SEC Proposes Sea Change in Private Fund Regulation: Doing Indirectly What It Could Not Do Directly?
Among other things, the proposal would require registered private fund advisers to:
- Provide investors standardized quarterly statements detailing private fund performance, fees, and expenses;
- Obtain an annual audit for each private fund and cause the private fund’s auditor to notify the SEC upon certain events; and
- Distribute a fairness opinion to investors in connection with an adviser-led secondary transaction, together with a written summary of material business relationships between the adviser and the opinion provider.
The proposal would also prohibit all private fund advisers, including those that are not registered, from:
- Engaging in certain activities and practices deemed contrary to the public interest and the protection of investors (such as seeking indemnification or exculpation from the adviser’s own negligence); and
- Providing certain preferential treatment to some investors that has a material negative effect on other investors, as well as certain other preferential treatment unless disclosed to current and prospective investors.
In addition, the proposal would require all registered advisers, including those that do not advise private funds, to document the annual review of their compliance policies and procedures in writing.
Some have interpreted the proposal as responding mainly to unions and public pensions, which have been unable to negotiate lower fees and additional disclosures to the extent they desire from private fund advisers. Until now, however, the underlying premise for allowing the practices of private funds to go largely unregulated has been that the sophisticated and well-heeled clientele of such funds are capable of fending for themselves. As such, they do not need the protections normally afforded retail investors under the federal securities laws.
The proposal turns this once bedrock premise on its head. Recognizing this, Commissioner Hester M. Peirce, the only vote against the proposal, issued a separate statement noting that the proposal “embodies a belief that many sophisticated institutions and high net worth individuals are not competent or assertive enough to obtain and analyze the information they need to make good investment decisions or to structure appropriately their relationships with private funds.” She also noted that the proposal “affords retail-like protections to accredited investors” and threatens to divert enforcement resources away from protecting retail investors to protecting “millionaire investors from private fund advisers.”
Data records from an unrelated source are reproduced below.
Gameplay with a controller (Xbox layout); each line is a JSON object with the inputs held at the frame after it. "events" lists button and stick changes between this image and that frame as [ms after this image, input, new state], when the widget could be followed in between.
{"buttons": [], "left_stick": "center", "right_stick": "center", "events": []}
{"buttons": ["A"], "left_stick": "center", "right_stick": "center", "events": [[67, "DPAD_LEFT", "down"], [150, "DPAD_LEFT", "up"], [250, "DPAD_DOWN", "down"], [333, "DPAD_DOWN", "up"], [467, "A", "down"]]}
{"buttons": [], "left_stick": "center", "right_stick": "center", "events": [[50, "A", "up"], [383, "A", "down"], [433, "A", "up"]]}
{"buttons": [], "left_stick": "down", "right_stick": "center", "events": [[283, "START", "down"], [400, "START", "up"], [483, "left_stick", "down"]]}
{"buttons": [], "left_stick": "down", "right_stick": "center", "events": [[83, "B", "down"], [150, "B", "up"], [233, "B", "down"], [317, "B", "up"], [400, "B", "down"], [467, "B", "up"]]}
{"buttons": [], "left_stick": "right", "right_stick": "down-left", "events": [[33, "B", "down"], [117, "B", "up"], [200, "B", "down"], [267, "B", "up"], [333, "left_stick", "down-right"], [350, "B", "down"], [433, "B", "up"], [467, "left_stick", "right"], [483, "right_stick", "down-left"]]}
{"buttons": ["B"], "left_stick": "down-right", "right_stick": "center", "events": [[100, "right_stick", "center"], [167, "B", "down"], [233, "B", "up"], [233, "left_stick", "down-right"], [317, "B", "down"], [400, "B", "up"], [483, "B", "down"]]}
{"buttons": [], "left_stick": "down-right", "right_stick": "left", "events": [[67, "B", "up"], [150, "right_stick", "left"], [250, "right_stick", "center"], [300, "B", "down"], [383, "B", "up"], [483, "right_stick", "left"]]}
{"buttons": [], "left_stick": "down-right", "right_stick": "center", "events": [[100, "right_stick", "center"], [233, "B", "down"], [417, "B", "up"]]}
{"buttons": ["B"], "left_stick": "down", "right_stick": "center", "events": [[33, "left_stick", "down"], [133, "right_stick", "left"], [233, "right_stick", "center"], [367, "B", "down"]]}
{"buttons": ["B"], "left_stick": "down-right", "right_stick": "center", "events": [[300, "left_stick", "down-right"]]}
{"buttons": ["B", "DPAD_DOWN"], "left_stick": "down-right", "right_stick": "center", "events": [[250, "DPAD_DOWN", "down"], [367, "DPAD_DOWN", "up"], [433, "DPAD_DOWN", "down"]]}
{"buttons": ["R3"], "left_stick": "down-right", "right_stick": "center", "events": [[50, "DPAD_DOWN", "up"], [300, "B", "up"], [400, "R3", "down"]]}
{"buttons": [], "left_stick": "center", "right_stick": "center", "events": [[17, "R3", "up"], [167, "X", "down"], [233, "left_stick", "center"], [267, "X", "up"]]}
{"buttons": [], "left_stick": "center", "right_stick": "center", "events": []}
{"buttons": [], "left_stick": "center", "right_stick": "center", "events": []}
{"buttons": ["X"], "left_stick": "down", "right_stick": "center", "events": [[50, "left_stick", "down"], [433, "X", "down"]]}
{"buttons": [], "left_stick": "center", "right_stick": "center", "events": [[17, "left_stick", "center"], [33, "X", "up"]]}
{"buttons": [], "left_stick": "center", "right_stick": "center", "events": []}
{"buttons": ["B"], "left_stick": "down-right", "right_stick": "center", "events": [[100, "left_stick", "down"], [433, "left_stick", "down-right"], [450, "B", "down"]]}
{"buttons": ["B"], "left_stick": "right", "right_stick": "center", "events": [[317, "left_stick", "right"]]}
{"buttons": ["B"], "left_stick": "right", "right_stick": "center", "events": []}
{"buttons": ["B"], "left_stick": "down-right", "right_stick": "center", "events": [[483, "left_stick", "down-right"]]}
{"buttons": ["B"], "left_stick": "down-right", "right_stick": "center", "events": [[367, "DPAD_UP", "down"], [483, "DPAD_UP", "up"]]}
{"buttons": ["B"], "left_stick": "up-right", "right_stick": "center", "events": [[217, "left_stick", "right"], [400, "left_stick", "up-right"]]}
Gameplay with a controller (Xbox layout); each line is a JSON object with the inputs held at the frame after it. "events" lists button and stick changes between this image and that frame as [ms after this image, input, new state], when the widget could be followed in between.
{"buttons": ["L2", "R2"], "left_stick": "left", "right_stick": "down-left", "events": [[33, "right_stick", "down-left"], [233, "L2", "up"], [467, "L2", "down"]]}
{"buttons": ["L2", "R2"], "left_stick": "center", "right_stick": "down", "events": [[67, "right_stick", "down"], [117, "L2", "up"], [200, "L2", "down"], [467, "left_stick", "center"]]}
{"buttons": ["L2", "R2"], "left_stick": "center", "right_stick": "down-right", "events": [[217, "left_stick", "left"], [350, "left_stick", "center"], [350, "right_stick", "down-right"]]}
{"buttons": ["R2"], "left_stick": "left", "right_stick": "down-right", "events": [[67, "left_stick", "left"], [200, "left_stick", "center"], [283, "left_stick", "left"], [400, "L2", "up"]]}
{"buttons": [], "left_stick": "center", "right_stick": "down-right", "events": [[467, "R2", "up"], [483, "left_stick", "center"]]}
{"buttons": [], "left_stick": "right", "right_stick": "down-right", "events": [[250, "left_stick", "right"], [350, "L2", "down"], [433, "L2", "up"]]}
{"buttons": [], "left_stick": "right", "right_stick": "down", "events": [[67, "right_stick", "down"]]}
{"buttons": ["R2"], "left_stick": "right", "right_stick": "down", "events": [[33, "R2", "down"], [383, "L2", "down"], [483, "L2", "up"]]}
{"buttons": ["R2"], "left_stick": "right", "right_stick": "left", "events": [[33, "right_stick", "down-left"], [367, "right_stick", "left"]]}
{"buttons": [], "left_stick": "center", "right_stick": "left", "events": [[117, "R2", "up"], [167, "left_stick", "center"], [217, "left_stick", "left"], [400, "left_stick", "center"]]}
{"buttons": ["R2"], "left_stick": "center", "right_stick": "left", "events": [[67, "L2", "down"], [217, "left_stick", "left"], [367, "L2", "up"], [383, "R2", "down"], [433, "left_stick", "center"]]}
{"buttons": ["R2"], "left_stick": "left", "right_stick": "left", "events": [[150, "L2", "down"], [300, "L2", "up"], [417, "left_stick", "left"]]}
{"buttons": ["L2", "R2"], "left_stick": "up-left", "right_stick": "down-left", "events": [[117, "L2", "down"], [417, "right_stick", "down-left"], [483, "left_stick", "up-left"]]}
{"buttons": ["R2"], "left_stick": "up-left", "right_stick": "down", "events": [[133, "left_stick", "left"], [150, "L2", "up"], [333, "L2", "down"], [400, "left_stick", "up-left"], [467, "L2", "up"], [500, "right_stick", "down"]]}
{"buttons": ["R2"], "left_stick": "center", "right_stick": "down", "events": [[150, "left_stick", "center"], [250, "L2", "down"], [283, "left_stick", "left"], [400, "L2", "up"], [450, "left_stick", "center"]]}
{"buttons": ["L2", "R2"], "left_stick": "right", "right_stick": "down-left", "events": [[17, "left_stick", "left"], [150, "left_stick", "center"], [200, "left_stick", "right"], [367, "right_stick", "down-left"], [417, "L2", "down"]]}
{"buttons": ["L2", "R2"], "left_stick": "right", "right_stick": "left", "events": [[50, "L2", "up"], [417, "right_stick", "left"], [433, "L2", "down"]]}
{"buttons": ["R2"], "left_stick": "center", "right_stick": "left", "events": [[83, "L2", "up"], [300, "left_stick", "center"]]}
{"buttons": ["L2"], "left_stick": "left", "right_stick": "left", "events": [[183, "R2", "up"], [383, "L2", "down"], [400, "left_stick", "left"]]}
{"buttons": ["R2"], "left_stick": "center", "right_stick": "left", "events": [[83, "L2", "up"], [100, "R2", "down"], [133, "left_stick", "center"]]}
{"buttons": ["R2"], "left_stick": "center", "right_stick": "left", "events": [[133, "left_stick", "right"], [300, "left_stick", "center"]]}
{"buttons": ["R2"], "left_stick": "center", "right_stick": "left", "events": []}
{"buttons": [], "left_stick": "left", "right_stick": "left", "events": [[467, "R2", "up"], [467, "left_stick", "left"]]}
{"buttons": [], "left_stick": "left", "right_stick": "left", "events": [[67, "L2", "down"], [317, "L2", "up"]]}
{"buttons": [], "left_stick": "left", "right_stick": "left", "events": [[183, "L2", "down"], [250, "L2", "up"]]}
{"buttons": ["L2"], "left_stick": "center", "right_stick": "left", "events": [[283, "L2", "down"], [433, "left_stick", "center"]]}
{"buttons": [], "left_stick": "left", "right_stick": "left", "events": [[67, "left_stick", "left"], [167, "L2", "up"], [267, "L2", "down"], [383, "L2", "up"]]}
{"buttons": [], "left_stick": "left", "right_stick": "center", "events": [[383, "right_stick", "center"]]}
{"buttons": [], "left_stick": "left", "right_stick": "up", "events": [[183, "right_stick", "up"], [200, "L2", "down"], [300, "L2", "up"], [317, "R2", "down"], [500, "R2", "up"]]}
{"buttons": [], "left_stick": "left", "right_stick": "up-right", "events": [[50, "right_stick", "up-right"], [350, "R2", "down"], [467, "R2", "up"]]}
The extent of the SEC’s authority to regulate private fund practices through its oversight of private fund advisers also seems questionable. In particular, the proposal relies heavily on the SEC’s authority under Section 211(h) of the Advisers Act. This provision, as well as an identical provision under the Securities Exchange Act of 1934, was added as part of Section 913 of the Dodd-Frank Act of 2010. Section 913 mandated that the SEC conduct a study of the standards of care for broker-dealers and investment advisers with respect to the provision of personalized investment advice to retail investors and authorized the SEC to adopt rules addressing those standards “as necessary and appropriate in the public interest and for the protection of retail investors.” Thus, Section 211(h) and its sister provision under the Exchange Act appear clearly to have been added by Congress only for the purpose of enabling the SEC, if it so determined, to harmonize or otherwise address gaps in the personalized retail advice standards of care between broker-dealers and investment advisers, and not for the purpose of enabling the SEC to regulate private fund practices writ large.
It is ironic to think that, rather than using Section 211(h) to regulate retail investment advice standards, as Congress seemingly intended, the SEC will use it, in effect, to regulate the business practices of private funds for the protection of investors least in need of regulatory protections. One wonders if Congress ever could have imagined the SEC using Section 211(h) as a cornerstone for such unprecedented regulatory changes. What will be the limits of the SEC’s powers over private fund practices under Section 211(h)? And how do these newly claimed powers square with the exemption that private funds have from nearly all regulation under the Investment Company Act of 1940? At a minimum, they appear to blur the line drawn by Congress between regulated and unregulated funds, arguably without a clear congressional mandate.
What becomes of the proposal remains to be seen. As Peirce said in her dissenting statement, the “proposal represents a sea change.” If not an understatement, that much is certainly true.